WORK REQUIRED: A full and exact copy of the listing that follows is needed.

DATA FOR ANALYSIS:
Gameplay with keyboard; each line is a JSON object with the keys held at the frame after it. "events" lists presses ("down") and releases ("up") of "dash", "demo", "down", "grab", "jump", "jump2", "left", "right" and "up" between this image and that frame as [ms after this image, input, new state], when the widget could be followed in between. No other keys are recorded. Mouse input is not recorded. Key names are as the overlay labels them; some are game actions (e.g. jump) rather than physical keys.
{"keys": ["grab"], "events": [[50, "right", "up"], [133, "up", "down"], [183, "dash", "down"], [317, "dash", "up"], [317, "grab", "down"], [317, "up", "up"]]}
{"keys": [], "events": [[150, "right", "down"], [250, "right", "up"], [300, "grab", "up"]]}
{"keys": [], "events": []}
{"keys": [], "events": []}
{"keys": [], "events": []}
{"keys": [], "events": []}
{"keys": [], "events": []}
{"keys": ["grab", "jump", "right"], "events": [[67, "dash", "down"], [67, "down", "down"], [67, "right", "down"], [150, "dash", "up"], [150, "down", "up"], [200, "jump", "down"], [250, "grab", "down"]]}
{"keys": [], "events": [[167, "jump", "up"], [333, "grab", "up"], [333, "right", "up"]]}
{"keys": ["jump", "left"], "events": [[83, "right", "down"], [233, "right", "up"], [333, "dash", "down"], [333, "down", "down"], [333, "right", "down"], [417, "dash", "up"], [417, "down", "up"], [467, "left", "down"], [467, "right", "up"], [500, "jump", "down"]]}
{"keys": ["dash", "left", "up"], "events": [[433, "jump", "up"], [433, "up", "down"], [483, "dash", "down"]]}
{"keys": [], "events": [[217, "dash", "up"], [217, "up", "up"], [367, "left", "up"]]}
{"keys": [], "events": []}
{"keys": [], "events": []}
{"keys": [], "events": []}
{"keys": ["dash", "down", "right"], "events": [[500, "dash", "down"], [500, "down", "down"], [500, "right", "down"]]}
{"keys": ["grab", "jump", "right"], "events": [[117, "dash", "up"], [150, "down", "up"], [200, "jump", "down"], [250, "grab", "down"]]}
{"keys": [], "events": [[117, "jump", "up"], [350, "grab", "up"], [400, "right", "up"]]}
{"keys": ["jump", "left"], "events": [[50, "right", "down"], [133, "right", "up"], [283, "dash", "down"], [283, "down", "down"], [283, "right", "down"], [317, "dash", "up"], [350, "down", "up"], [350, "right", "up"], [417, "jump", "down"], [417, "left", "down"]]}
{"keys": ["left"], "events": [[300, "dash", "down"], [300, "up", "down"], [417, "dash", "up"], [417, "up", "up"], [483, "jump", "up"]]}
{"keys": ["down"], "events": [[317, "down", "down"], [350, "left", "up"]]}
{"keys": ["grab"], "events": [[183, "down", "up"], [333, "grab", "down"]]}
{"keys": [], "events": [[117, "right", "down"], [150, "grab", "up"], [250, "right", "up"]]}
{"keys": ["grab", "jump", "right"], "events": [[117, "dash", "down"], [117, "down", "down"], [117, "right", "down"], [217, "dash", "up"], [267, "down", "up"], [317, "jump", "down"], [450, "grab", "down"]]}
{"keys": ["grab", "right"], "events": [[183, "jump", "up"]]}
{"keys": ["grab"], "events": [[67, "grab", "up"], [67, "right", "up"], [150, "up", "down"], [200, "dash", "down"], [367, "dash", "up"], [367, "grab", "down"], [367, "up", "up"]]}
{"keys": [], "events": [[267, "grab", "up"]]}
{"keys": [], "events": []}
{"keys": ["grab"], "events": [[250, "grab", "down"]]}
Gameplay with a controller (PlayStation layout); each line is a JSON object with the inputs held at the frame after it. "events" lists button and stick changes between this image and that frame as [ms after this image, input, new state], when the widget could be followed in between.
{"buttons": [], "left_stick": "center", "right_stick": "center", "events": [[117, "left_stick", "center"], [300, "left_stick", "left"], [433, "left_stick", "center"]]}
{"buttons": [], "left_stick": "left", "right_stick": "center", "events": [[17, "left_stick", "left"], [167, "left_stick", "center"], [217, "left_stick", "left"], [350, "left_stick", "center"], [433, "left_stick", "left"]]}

WRITTEN RESPONSE:
Gameplay with keyboard; each line is a JSON object with the keys held at the frame after it. "events" lists presses ("down") and releases ("up") of "dash", "demo", "down", "grab", "jump", "jump2", "left", "right" and "up" between this image and that frame as [ms after this image, input, new state], when the widget could be followed in between. No other keys are recorded. Mouse input is not recorded. Key names are as the overlay labels them; some are game actions (e.g. jump) rather than physical keys.
{"keys": ["grab"], "events": [[50, "right", "up"], [133, "up", "down"], [183, "dash", "down"], [317, "dash", "up"], [317, "grab", "down"], [317, "up", "up"]]}
{"keys": [], "events": [[150, "right", "down"], [250, "right", "up"], [300, "grab", "up"]]}
{"keys": [], "events": []}
{"keys": [], "events": []}
{"keys": [], "events": []}
{"keys": [], "events": []}
{"keys": [], "events": []}
{"keys": ["grab", "jump", "right"], "events": [[67, "dash", "down"], [67, "down", "down"], [67, "right", "down"], [150, "dash", "up"], [150, "down", "up"], [200, "jump", "down"], [250, "grab", "down"]]}
{"keys": [], "events": [[167, "jump", "up"], [333, "grab", "up"], [333, "right", "up"]]}
{"keys": ["jump", "left"], "events": [[83, "right", "down"], [233, "right", "up"], [333, "dash", "down"], [333, "down", "down"], [333, "right", "down"], [417, "dash", "up"], [417, "down", "up"], [467, "left", "down"], [467, "right", "up"], [500, "jump", "down"]]}
{"keys": ["dash", "left", "up"], "events": [[433, "jump", "up"], [433, "up", "down"], [483, "dash", "down"]]}
{"keys": [], "events": [[217, "dash", "up"], [217, "up", "up"], [367, "left", "up"]]}
{"keys": [], "events": []}
{"keys": [], "events": []}
{"keys": [], "events": []}
{"keys": ["dash", "down", "right"], "events": [[500, "dash", "down"], [500, "down", "down"], [500, "right", "down"]]}
{"keys": ["grab", "jump", "right"], "events": [[117, "dash", "up"], [150, "down", "up"], [200, "jump", "down"], [250, "grab", "down"]]}
{"keys": [], "events": [[117, "jump", "up"], [350, "grab", "up"], [400, "right", "up"]]}
{"keys": ["jump", "left"], "events": [[50, "right", "down"], [133, "right", "up"], [283, "dash", "down"], [283, "down", "down"], [283, "right", "down"], [317, "dash", "up"], [350, "down", "up"], [350, "right", "up"], [417, "jump", "down"], [417, "left", "down"]]}
{"keys": ["left"], "events": [[300, "dash", "down"], [300, "up", "down"], [417, "dash", "up"], [417, "up", "up"], [483, "jump", "up"]]}
{"keys": ["down"], "events": [[317, "down", "down"], [350, "left", "up"]]}
{"keys": ["grab"], "events": [[183, "down", "up"], [333, "grab", "down"]]}
{"keys": [], "events": [[117, "right", "down"], [150, "grab", "up"], [250, "right", "up"]]}
{"keys": ["grab", "jump", "right"], "events": [[117, "dash", "down"], [117, "down", "down"], [117, "right", "down"], [217, "dash", "up"], [267, "down", "up"], [317, "jump", "down"], [450, "grab", "down"]]}
{"keys": ["grab", "right"], "events": [[183, "jump", "up"]]}
{"keys": ["grab"], "events": [[67, "grab", "up"], [67, "right", "up"], [150, "up", "down"], [200, "dash", "down"], [367, "dash", "up"], [367, "grab", "down"], [367, "up", "up"]]}
{"keys": [], "events": [[267, "grab", "up"]]}
{"keys": [], "events": []}
{"keys": ["grab"], "events": [[250, "grab", "down"]]}
Gameplay with a controller (PlayStation layout); each line is a JSON object with the inputs held at the frame after it. "events" lists button and stick changes between this image and that frame as [ms after this image, input, new state], when the widget could be followed in between.
{"buttons": [], "left_stick": "center", "right_stick": "center", "events": [[117, "left_stick", "center"], [300, "left_stick", "left"], [433, "left_stick", "center"]]}
{"buttons": [], "left_stick": "left", "right_stick": "center", "events": [[17, "left_stick", "left"], [167, "left_stick", "center"], [217, "left_stick", "left"], [350, "left_stick", "center"], [433, "left_stick", "left"]]}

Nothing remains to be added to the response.